SUPPLIED RECORDS ->
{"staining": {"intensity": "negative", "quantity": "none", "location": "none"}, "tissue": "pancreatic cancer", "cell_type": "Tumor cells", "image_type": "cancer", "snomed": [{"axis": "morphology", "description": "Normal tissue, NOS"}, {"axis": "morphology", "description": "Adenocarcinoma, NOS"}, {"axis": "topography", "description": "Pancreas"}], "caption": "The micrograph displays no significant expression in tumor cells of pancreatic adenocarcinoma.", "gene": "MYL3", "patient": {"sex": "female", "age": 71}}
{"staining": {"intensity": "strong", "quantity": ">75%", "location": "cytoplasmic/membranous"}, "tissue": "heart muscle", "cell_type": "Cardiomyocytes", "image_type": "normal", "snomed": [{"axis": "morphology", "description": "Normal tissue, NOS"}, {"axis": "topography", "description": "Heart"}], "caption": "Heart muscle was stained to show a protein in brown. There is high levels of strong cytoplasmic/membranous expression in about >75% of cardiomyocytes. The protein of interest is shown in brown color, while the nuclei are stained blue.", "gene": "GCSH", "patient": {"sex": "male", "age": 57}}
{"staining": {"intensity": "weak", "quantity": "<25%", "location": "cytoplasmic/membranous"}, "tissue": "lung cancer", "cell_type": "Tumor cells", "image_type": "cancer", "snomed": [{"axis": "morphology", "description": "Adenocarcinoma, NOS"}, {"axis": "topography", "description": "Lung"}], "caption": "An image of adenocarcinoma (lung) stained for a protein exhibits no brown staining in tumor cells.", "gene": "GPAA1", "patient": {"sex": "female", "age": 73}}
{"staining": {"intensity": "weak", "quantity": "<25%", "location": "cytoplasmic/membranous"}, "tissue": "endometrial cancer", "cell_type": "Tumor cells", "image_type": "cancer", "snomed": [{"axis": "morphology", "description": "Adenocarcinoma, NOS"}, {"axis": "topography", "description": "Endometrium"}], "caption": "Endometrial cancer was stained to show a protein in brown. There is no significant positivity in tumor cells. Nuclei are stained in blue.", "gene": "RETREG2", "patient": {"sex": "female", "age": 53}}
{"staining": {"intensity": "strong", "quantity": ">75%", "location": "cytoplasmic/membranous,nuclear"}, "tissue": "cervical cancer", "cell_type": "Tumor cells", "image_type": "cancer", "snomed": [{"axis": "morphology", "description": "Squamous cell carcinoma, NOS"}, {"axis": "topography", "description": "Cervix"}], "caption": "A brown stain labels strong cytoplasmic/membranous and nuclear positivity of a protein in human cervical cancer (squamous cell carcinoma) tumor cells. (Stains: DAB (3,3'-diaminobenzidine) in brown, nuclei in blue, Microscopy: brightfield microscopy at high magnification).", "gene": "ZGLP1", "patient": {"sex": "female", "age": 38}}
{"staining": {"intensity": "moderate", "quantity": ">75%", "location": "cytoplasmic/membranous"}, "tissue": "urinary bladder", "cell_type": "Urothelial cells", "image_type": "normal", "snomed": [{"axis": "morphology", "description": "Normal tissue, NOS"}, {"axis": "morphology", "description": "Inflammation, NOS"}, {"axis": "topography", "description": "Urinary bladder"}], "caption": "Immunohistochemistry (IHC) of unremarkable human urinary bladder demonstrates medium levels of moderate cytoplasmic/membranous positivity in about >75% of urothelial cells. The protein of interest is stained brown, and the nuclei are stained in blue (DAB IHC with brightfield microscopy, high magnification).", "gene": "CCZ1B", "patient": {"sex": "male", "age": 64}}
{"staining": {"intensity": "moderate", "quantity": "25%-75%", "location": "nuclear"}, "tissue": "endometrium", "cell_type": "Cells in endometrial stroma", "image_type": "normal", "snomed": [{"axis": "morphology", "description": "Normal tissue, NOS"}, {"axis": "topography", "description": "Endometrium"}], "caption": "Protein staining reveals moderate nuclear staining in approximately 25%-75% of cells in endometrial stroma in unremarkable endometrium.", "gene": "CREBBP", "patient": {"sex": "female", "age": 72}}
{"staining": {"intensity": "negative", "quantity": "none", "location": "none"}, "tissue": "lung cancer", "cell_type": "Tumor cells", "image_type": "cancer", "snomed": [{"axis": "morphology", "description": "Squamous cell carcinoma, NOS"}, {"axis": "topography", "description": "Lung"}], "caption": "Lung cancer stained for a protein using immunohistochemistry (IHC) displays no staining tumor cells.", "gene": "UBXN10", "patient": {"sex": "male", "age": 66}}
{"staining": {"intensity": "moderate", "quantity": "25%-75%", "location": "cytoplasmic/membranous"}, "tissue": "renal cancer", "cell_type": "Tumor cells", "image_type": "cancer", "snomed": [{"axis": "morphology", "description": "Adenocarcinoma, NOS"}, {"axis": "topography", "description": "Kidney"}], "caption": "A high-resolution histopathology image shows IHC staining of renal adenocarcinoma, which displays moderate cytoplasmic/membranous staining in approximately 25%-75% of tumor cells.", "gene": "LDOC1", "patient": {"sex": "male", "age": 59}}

TASK PROMPT -> Within the data above, the lines from the one with "image of adenocarcinoma" to the one with "cancer was stained" must be repeated exactly; no other line belongs in the answer.

RESPONSE ->
{"staining": {"intensity": "weak", "quantity": "<25%", "location": "cytoplasmic/membranous"}, "tissue": "lung cancer", "cell_type": "Tumor cells", "image_type": "cancer", "snomed": [{"axis": "morphology", "description": "Adenocarcinoma, NOS"}, {"axis": "topography", "description": "Lung"}], "caption": "An image of adenocarcinoma (lung) stained for a protein exhibits no brown staining in tumor cells.", "gene": "GPAA1", "patient": {"sex": "female", "age": 73}}
{"staining": {"intensity": "weak", "quantity": "<25%", "location": "cytoplasmic/membranous"}, "tissue": "endometrial cancer", "cell_type": "Tumor cells", "image_type": "cancer", "snomed": [{"axis": "morphology", "description": "Adenocarcinoma, NOS"}, {"axis": "topography", "description": "Endometrium"}], "caption": "Endometrial cancer was stained to show a protein in brown. There is no significant positivity in tumor cells. Nuclei are stained in blue.", "gene": "RETREG2", "patient": {"sex": "female", "age": 53}}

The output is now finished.